A guidance counselor’s job is to guide students, not run after legal bypasses for an abortion, especially without doing due diligence to determine the facts. There’s no mention of the counselor offering to help tell the parents, or of talking through the issue more before pursuing a judicial bypass. A person charged with guiding minors should also understand the level of maturity of a 15-year old. This girl was likely a freshman in high school and the counselor helped her make an irreversible decision. This girl may reap traumatic and painful consequences, if she hasn’t already, and it appears she wasn’t even guided into seeking any help other than finding an attorney. Instead of the pregnancy being a chance to explore options or tell a trusted adult, it became a quest to make a legal statement so a girl could kill her baby.  And in his dissent, Justice Lynn addressed several troubling issues. He writes:

McKaig could have simply spoken with Student A, put her in contact with Keshen [the attorney], and let the two discuss the student’s legal options.  However, McKaig did much more than that. She assumed an active role as adversary against her principal—so much so that, when  Keshen filed the complaint in the superior court, she did so based on McKaig’s authorization and without ever having personally spoken to Student A in order to determine that the student consented to Keshen’s representation or the filing of a lawsuit on her behalf. The  local board quite understandably was skeptical that Keshen could have been “representing a minor student she had never met or talked to,” testimony the local board reasonably found to be “quite incredible” (Page 21).

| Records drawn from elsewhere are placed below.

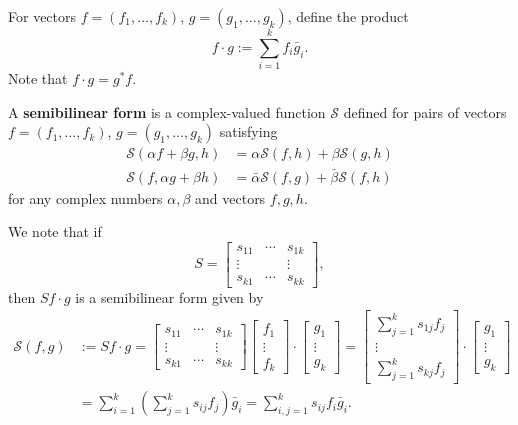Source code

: \documentclass[11pt, oneside, a4paper]{article}
\begin{document}
\begin{defn}\label{defn:f cdot g}
    For vectors $f=(f_1,\ldots,f_k)$, $g=(g_1,\ldots,g_k)$, define the product
    \[f\cdot g:=\sum_{i=1}^k f_i\bar{g}_i.\]
    Note that $f\cdot g = g^*f$.
\end{defn}

\begin{defn}
    A \textbf{semibilinear form} is a complex-valued function $\mathcal{S}$ defined for pairs of vectors $f=(f_1,\ldots,f_k)$, $g=(g_1,\ldots,g_k)$ satisfying
    \begin{align*}
        \mathcal{S}(\alpha f+\beta g, h)&=\alpha\mathcal{S}(f,h) + \beta\mathcal{S}(g,h)\\
        \mathcal{S}(f, \alpha g + \beta h) &= \bar{\alpha}\mathcal{S}(f,g) + \bar{\beta}\mathcal{S}(f, h)
    \end{align*}
    for any complex numbers $\alpha, \beta$ and vectors $f,g,h$.
\end{defn}
We note that if
\[S = \begin{bmatrix}
    s_{11} & \cdots & s_{1k}\\
    \vdots &  & \vdots\\
    s_{k1} & \cdots & s_{kk}
\end{bmatrix},\]
then $Sf\cdot g$ is a semibilinear form given by
\begin{equation}\label{eq:semibilinear form}
    \begin{split}
    \mathcal{S}(f,g) &:= Sf\cdot g = \begin{bmatrix}
        s_{11} & \cdots & s_{1k}\\
        \vdots & & \vdots\\
        s_{k1} & \cdots & s_{kk}
    \end{bmatrix} \begin{bmatrix}
        f_1\\
        \vdots\\
        f_k
    \end{bmatrix} \cdot \begin{bmatrix}
        g_1\\
        \vdots\\
        g_k
    \end{bmatrix} = \begin{bmatrix}
        \sum_{j=1}^k s_{1j}f_j\\
        \vdots\\
        \sum_{j=1}^k s_{kj}f_j
    \end{bmatrix}\cdot \begin{bmatrix}
        g_1\\
        \vdots\\
        g_k
    \end{bmatrix}\\
    &= \sum_{i=1}^k\left(\sum_{j=1}^k s_{ij}f_j\right)\bar{g}_i =\sum_{i,j=1}^k s_{ij}f_i\bar{g}_i. 
    \end{split}
\end{equation}
\end{document}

As far as the student being in some sort of danger, Lynn’s dissent addresses some disturbing aspects here. He writes:

The majority simply reasons that both guidance counselors  “testified repeatedly about Student A’s safety concerns.” This testimony consisted mostly of vague and unarticulated allegations of safety concerns without factual backup. Among these, McKaig testified that Student A and her boyfriend “were very concerned [for] the boyfriend’s safety if the family found out.” The other  guidance counselor testified that the student “had safety concerns within her family,” and that the family dynamic was “not a healthy environment and a safe environment.” Neither guidance counselor provided any support whatsoever for these conclusory assertions (Page 23).
If the safety issue was not in concern to the girl directly, then that lends itself to the question of whether she should have been granted a judicial bypass. The ruling appears to note that neither the girl nor her baby were in danger.
Justice Lynn reprimands the counselor for her rogue activities, violating student confidentiality, taking charge to help the girl get an abortion, using whatever legal processes are available. As far as the girl’s safety, he further notes:
This testimony indicates that the purported safety concerns had nothing to do with the parents finding out that Student A was pregnant or potentially getting an abortion, but were concerns that her brother might have hurt her boyfriend if the brother found out that she was sexually active. Based on this testimony, the local board could reasonably have found that the justification for McKaig’s  actions amounted to nothing more than a misguided subjective belief on her part that Student A’s parents could not be trusted to handle  the affairs of their own family, including controlling the behavior of their son… such a subjective belief, which from all that appears was
shared by no one in the school district hierarchy, cannot  seriously amount to “legitimate safety concerns” justifying McKaig’s breach of student confidentiality in order to prevent Student A’s parents from learning of her pregnancy (Page 24).
Unfortunately, Justice Lynn’s ruling was a minority dissent. And while the counselor seemingly did not try to help the student reach out to other trusted adult friends, or anything else that might have actually assisted in the girl’s mental health as well as her quest for an abortion, the court says that’s okay.